■ REQUIREMENT A
How many lines of the listing below contain the string "often", with case counting? Reply with the number alone.

■ TEXT SECTION
Content starts

Text files
The Paillave.Etl.TextFile package parses and produces flat-text
files — comma- or semicolon-separated values, tab-delimited files,
fixed-width files. Two operators do all the work:
| Operator | Purpose |
|---|---|
CrossApplyTextFile | Read every line of an IFileValue, parse it into a strongly-typed object and push it downstream. |
ToTextFileValue | Buffer a stream and emit a single text IFileValue (a CSV, TSV, or fixed-width file). |
All snippets below are mirrored by tests in
src/Paillave.Etl.Tests/DocExamples/TextFileOperatorsExamplesTests.cs. Each section names the matching test for traceability.
Defining the file shape
The shape of every text file is described by a FlatFileDefinition<T>,
built with a single lambda that maps each property of the destination
type to a column:
var def = FlatFileDefinition.Create(i => new TradeRow
{
Symbol = i.ToColumn("Symbol"),
Quantity = i.ToNumberColumn<int>("Quantity", "."),
Price = i.ToNumberColumn<decimal>("Price", "."),
TradeDate = i.ToDateColumn("TradeDate", "yyyy-MM-dd"),
})

Content ends

■ Collection entries
Content starts

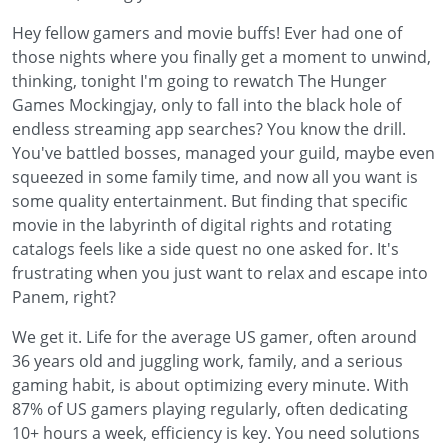
Hey fellow gamers and movie buffs! Ever had one of
those nights where you finally get a moment to unwind,
thinking, tonight I'm going to rewatch The Hunger
Games Mockingjay, only to fall into the black hole of
endless streaming app searches? You know the drill.
You've battled bosses, managed your guild, maybe even
squeezed in some family time, and now all you want is
some quality entertainment. But finding that specific
movie in the labyrinth of digital rights and rotating
catalogs feels like a side quest no one asked for. It's
frustrating when you just want to relax and escape into
Panem, right?
We get it. Life for the average US gamer, often around
36 years old and juggling work, family, and a serious
gaming habit, is about optimizing every minute. With
87% of US gamers playing regularly, often dedicating
10+ hours a week, efficiency is key. You need solutions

Content ends

■ REQUIREMENT B
According to the text files page above, which operator buffers a stream and emits a single text IFileValue?

■ ANSWER A
2

■ ANSWER B
ToTextFileValue